TASK GOAL :: With the pictures omitted, write out the entries that follow exactly as they stand.

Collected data
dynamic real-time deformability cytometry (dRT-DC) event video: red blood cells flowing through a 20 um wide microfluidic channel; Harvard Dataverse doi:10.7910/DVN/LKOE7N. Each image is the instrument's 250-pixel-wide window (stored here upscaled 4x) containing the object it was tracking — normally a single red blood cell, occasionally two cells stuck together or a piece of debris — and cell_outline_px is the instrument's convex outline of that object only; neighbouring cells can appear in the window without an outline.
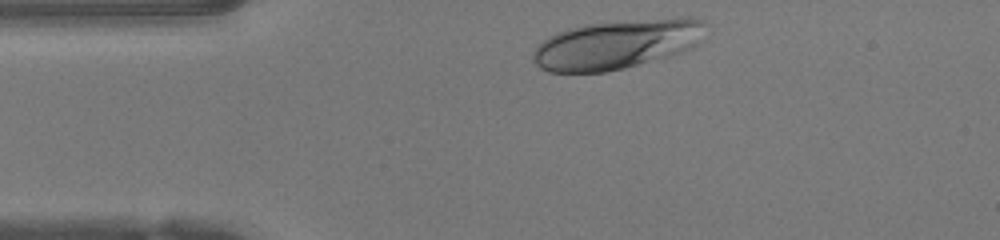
{"species": "human", "species_latin": "Homo sapiens", "temperature_condition": "warm", "stored_images_in_passage": 30, "camera_frame_rate_fps": 3000, "um_per_image_px": 0.085, "donor": {"sex": "female"}, "frame": {"image": 1, "passage_image": 1, "time_ms": 0.0, "image_size_px": [1000, 240], "cell_outline_px": [[704, 20], [696, 44], [688, 48], [668, 56], [624, 68], [604, 72], [548, 72], [540, 68], [532, 60], [532, 52], [548, 36], [556, 32], [568, 28], [584, 24], [684, 16], [688, 16]], "centroid_in_image_um": [52.34, 3.76], "position_along_channel_um": 32.7, "area_um2": 49.07}}
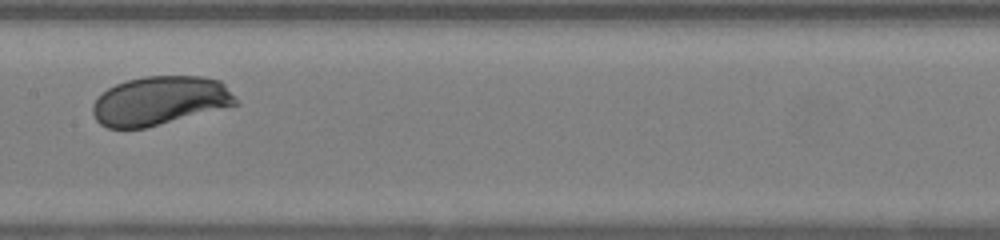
{"frame": {"image": 2, "passage_image": 15, "time_ms": 4.667, "image_size_px": [1000, 240], "cell_outline_px": [[240, 104], [144, 128], [108, 128], [100, 124], [96, 120], [92, 112], [92, 104], [108, 88], [116, 84], [128, 80], [144, 76], [204, 76], [220, 80], [224, 84]], "centroid_in_image_um": [13.59, 8.55], "position_along_channel_um": 193.8, "area_um2": 40.52}}
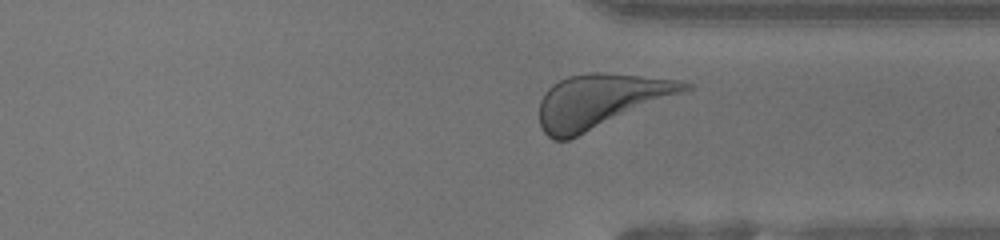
{"frame": {"image": 3, "passage_image": 27, "time_ms": 8.667, "image_size_px": [1000, 240], "cell_outline_px": [[692, 88], [684, 92], [568, 140], [552, 140], [540, 128], [540, 100], [544, 92], [552, 84], [568, 76], [592, 72], [600, 72], [684, 80], [692, 84]], "centroid_in_image_um": [51.01, 8.57], "position_along_channel_um": 360.4, "area_um2": 45.26}, "authors_computed_cell_mechanics": {"area_um2": 41.8472, "velocity_mm_per_s": 4.1772, "shape_relaxation_time_tau1_ms": 2.028, "shape_relaxation_time_tau2_ms": null, "deformation_change_tau1": 0.1498, "deformation_change_tau2": null}}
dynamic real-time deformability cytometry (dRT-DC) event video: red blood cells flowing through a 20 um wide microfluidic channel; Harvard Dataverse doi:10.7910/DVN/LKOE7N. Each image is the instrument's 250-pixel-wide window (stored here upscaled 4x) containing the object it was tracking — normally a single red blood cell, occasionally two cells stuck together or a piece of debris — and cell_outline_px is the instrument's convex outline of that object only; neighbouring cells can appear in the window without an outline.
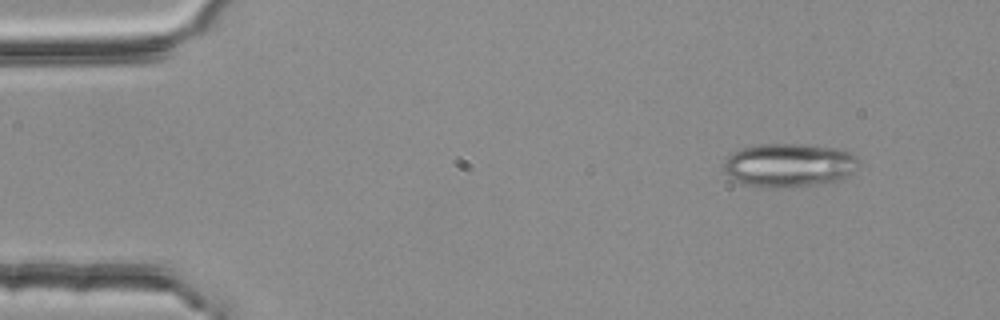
{"species": "common noctule bat (a hibernating species)", "species_latin": "Nyctalus noctula", "temperature_condition": "room temperature", "stored_images_in_passage": 3, "camera_frame_rate_fps": 3000, "um_per_image_px": 0.085, "animal": {"sex": "female", "body_mass_g": 25.1}, "frame": {"image": 1, "passage_image": 1, "time_ms": 0.0, "image_size_px": [1000, 320], "cell_outline_px": [[860, 160], [852, 172], [840, 180], [824, 184], [788, 188], [772, 188], [748, 184], [736, 180], [728, 176], [724, 172], [724, 160], [728, 156], [740, 148], [760, 144], [804, 144], [840, 148], [856, 156]], "centroid_in_image_um": [67.09, 14.04], "position_along_channel_um": 17.9, "area_um2": 34.62}}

TASK OUTPUT ::
dynamic real-time deformability cytometry (dRT-DC) event video: red blood cells flowing through a 20 um wide microfluidic channel; Harvard Dataverse doi:10.7910/DVN/LKOE7N. Each image is the instrument's 250-pixel-wide window (stored here upscaled 4x) containing the object it was tracking — normally a single red blood cell, occasionally two cells stuck together or a piece of debris — and cell_outline_px is the instrument's convex outline of that object only; neighbouring cells can appear in the window without an outline.
{"species": "human", "species_latin": "Homo sapiens", "temperature_condition": "warm", "stored_images_in_passage": 30, "camera_frame_rate_fps": 3000, "um_per_image_px": 0.085, "donor": {"sex": "female"}, "frame": {"image": 1, "passage_image": 1, "time_ms": 0.0, "image_size_px": [1000, 240], "cell_outline_px": [[704, 20], [696, 44], [688, 48], [668, 56], [624, 68], [604, 72], [548, 72], [540, 68], [532, 60], [532, 52], [548, 36], [556, 32], [568, 28], [584, 24], [684, 16], [688, 16]], "centroid_in_image_um": [52.34, 3.76], "position_along_channel_um": 32.7, "area_um2": 49.07}}
{"frame": {"image": 2, "passage_image": 15, "time_ms": 4.667, "image_size_px": [1000, 240], "cell_outline_px": [[240, 104], [144, 128], [108, 128], [100, 124], [96, 120], [92, 112], [92, 104], [108, 88], [116, 84], [128, 80], [144, 76], [204, 76], [220, 80], [224, 84]], "centroid_in_image_um": [13.59, 8.55], "position_along_channel_um": 193.8, "area_um2": 40.52}}
{"frame": {"image": 3, "passage_image": 27, "time_ms": 8.667, "image_size_px": [1000, 240], "cell_outline_px": [[692, 88], [684, 92], [568, 140], [552, 140], [540, 128], [540, 100], [544, 92], [552, 84], [568, 76], [592, 72], [600, 72], [684, 80], [692, 84]], "centroid_in_image_um": [51.01, 8.57], "position_along_channel_um": 360.4, "area_um2": 45.26}, "authors_computed_cell_mechanics": {"area_um2": 41.8472, "velocity_mm_per_s": 4.1772, "shape_relaxation_time_tau1_ms": 2.028, "shape_relaxation_time_tau2_ms": null, "deformation_change_tau1": 0.1498, "deformation_change_tau2": null}}
dynamic real-time deformability cytometry (dRT-DC) event video: red blood cells flowing through a 20 um wide microfluidic channel; Harvard Dataverse doi:10.7910/DVN/LKOE7N. Each image is the instrument's 250-pixel-wide window (stored here upscaled 4x) containing the object it was tracking — normally a single red blood cell, occasionally two cells stuck together or a piece of debris — and cell_outline_px is the instrument's convex outline of that object only; neighbouring cells can appear in the window without an outline.
{"species": "common noctule bat (a hibernating species)", "species_latin": "Nyctalus noctula", "temperature_condition": "room temperature", "stored_images_in_passage": 3, "camera_frame_rate_fps": 3000, "um_per_image_px": 0.085, "animal": {"sex": "female", "body_mass_g": 25.1}, "frame": {"image": 1, "passage_image": 1, "time_ms": 0.0, "image_size_px": [1000, 320], "cell_outline_px": [[860, 160], [852, 172], [840, 180], [824, 184], [788, 188], [772, 188], [748, 184], [736, 180], [728, 176], [724, 172], [724, 160], [728, 156], [740, 148], [760, 144], [804, 144], [840, 148], [856, 156]], "centroid_in_image_um": [67.09, 14.04], "position_along_channel_um": 17.9, "area_um2": 34.62}}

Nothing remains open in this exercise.